Cicero provides us with a lot of personal detail in his letters and he also spends time discussing his various holdings (i.e. properties, including his country villa in Tusculum) and his daily work flow.
You can find extensive reflections by the wealthy and influential Cicero in his letters to Atticus and to his brother Quintus. These reflections are mixed in with general philosophizing and commentary on the politics of the day (rise of G.I. Caesar). It's all quite fascinating and worth a read, if you ever find the time and energy.
To Atticus in particular Cicero directed his questions regarding aesthetics and taste; he relied on his friend for, essentially, fashion advice. When Cicero was later on in age, he became quite preoccupied with outfitting his villa and making it conducive to his needs, as he was beginning to prepare for his political retirement (sadly, he got killed).

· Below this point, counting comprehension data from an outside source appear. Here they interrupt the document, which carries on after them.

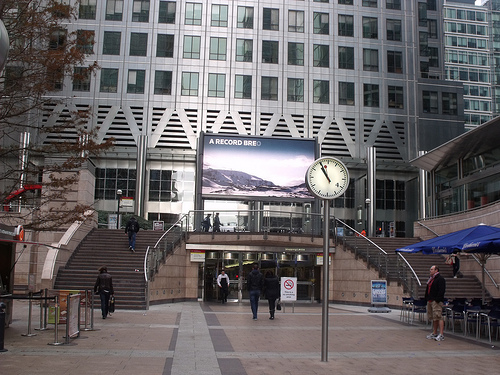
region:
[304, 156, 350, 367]
clock on top of a silver pole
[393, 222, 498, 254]
two blue umbrellas over tables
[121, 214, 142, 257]
person walking up a staircase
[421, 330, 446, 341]
man wearing white sneakers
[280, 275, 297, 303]
no smoking sign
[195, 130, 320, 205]
mountains on a billboard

These preparations included the mass acquisition of furnishings, artwork, garden accoutrements and also the establishment of a library suitable for his writing needs.
So, to the meat of your question:
The first thing to understand is that Romans did not generally write. They dictated, and this is one of the reasons why, when you read ancient Roman texts, they are far more conversational than the stilted, formalized academic writing that are commonly associate today with "educated discourse". You should envision two people in this "office", namely the master and the slave, one dictating, the other writing. This is in contrast with today's offices where (at least, in my profession) the dictations are recorded, and then transcribed in another room. I should note that even 30-40 years ago, it was common for attorneys to call their secretaries into their personal offices to "take a dictation" as well.

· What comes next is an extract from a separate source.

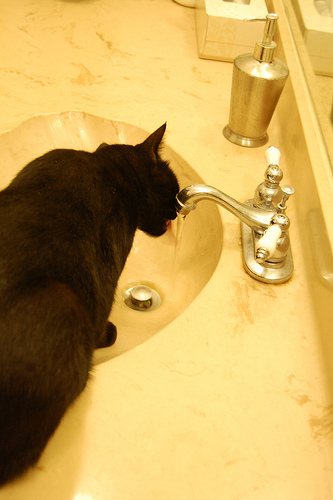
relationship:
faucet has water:
[196, 154, 322, 248] [176, 213, 202, 254]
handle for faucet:
[249, 140, 282, 190] [175, 135, 306, 288]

What I say now is an exception to the above rule:
Cicero describes how he wrote a "short note" to his friend Atticus on a tablet and gave it to Eros, a messenger slave ("Quae decideras, omnia scripsi in codicillis eosque Eroti dedi"). So dictation was not always used, especially not for short, brief notes. The tablet would have been wax, the inscriptions on it would have been made by a stylus. Any Roman worth his salt would have had a ready supply of runners and messengers at his disposal, as well, in order to ensure the swift conduct of his communiques (this would include a stable of horses at a country estate; in the urban settings, I'm not sure whether this would have also been true).

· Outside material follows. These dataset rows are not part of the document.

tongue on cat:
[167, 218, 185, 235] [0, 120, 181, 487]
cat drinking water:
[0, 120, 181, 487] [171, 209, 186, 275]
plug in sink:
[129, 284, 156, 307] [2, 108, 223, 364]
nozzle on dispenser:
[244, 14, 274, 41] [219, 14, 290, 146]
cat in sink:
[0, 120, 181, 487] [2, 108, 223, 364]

In other words, you would have seen a supply of wax tablets and styli in a given Roman office next to a writing desk for the scribe and the usual writing utensils (at this time, parchment, ink).
What else would have been in the office?
If you were Cicero, lots of statutes - a popular style of art.
We read in Cicero's letter to Marcus Fadius Gallus:
"But you, being unacquainted with my habits, have bought four or five of your selection at a price at which I do not value any statues in the world. You compare your Bacchae with Metellus' Muses. Where is the likeness? To begin with, I should never have considered the Muses worth all that money, and I think all the Muses would have approved my judgment: still, it would have been appropriate to a library, and in harmony with my pursuits. But Bacchae! What place is there in my house for them? But you will say, they are pretty. I know them very well and have often seen them. I would have commissioned you definitely in the case of statues known to me, if I had decided on them. The sort of statues that I am accustomed to buy are such as may adorn a place in a palaestra after the fashion of gymnasia. What, again, have I, the promoter of peace, to do with a statue of Mars? I am glad there was not a statue of Saturn also: for I should have thought these two statues had brought me debt! I should have preferred some representation of Mercury: I might then, I suppose, have made a more favourable bargain with Arrianus. You say you meant the table - stand for yourself; well, if you like it, keep it. But if you have changed your mind I will, of course, have it. For the money you have laid out, indeed, I would rather have purchased a place of call at Tarracina, to prevent my being always a burden on my host. Altogether I perceive that the fault is with my freedman, whom I had distinctly commissioned to purchase certain definite things, and also with Iunius, whom I think you know, an intimate friend of Avianius."
Romans also loved paintings (oil based) and frescoes, same source:
"I have constructed some new sitting-rooms in a miniature colonnade on my Tusculan property. I want to ornament them with pictures: for if I take pleasure in anything of that sort it is in painting."
Any other questions about Roman interior design?